Кто-то из палачей по знаку подьячего черпнул деревянной кружкой из бадьи с квасом, которым палачи взбадривали себя во время жаркой своей работы.
Тимошка кружки не принял:
— Подайте мне меду, да не в крестьянской кружке, а в серебряной чаше, моему достоинству приличной.
Подьячий спорить с арестантом не посмел.
Тимошка сидел на лавке, поглаживая запястья рук, болевших от цепей. От Новгорода его везли в цепях.
Подьячему, как и все в Москве, любопытному, глазевшему исподтишка на царева преступника, тошно сделалось. Царев преступник без страха разглядывал пыточную камеру, инструменты, приготовленные для пытки, палачей, приказных, смотрел, словно кума, пришедшая на базар без денег.
Анкудинову и впрямь было интересно в тайной палате. Когда сам приказной строкой служил, тянуло его к этим наитайнейшим палатам московским. За стенами этих палат совершались дела, о которых знали иной раз, может, Бог, царь, палач да сам отступник.
Как магнитом, тянуло Тимошку Анкудинова к строгим государевым тайнам. И вот — свершилось, сподобился.

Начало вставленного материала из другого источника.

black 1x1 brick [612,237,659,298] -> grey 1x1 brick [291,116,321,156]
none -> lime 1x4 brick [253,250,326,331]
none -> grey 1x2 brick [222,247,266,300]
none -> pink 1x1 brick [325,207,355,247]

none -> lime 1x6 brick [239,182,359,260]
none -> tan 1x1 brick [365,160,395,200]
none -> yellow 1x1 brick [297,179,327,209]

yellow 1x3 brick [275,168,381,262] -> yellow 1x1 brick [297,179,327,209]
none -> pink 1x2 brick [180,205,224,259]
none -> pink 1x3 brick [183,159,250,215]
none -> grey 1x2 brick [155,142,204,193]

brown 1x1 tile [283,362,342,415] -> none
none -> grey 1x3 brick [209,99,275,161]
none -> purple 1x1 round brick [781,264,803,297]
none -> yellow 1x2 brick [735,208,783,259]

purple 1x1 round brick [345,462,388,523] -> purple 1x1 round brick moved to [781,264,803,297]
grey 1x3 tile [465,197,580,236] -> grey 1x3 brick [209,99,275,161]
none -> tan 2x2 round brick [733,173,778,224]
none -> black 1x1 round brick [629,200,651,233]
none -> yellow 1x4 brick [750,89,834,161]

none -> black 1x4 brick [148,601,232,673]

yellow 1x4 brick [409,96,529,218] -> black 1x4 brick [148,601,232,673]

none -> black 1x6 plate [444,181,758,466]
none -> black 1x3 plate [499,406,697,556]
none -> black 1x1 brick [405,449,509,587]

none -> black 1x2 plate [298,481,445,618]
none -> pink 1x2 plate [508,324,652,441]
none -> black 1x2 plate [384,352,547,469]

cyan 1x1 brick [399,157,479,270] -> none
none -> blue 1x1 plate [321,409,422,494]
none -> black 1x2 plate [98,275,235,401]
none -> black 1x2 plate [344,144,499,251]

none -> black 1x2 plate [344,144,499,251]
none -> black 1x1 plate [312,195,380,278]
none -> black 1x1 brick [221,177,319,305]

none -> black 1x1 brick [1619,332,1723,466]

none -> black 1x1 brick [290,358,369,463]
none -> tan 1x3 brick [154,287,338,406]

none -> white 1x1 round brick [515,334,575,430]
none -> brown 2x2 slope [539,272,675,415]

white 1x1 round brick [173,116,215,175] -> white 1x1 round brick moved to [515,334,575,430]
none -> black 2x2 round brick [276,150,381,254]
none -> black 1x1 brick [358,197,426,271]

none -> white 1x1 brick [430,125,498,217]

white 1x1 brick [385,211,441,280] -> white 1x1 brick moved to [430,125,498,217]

Тимошке теперь чудилось, что он раздвоился. Один, отчаянная голова, задумавшая покуражиться в последний свой час, сидел на лавке, высоко задрав голову, будто мыслил такую мысль, какая человеку в малых чинах и присниться не может. Другой Тимошка, строгий, нежный, умный, витал, как облако, под потолком палаты, и был тонкий и плоский, как живописный образ на иконе. Этому не стыдно было за своего двойника. Смешно малость. Ну, чего теперь дурака валять? Сколько гордыни выкажешь, столько и мук отпустят. Только и то была правда: муки — жизнь, все-таки жизнь, топор — бесчувствие и небытие. Тимошка жаждал бытия.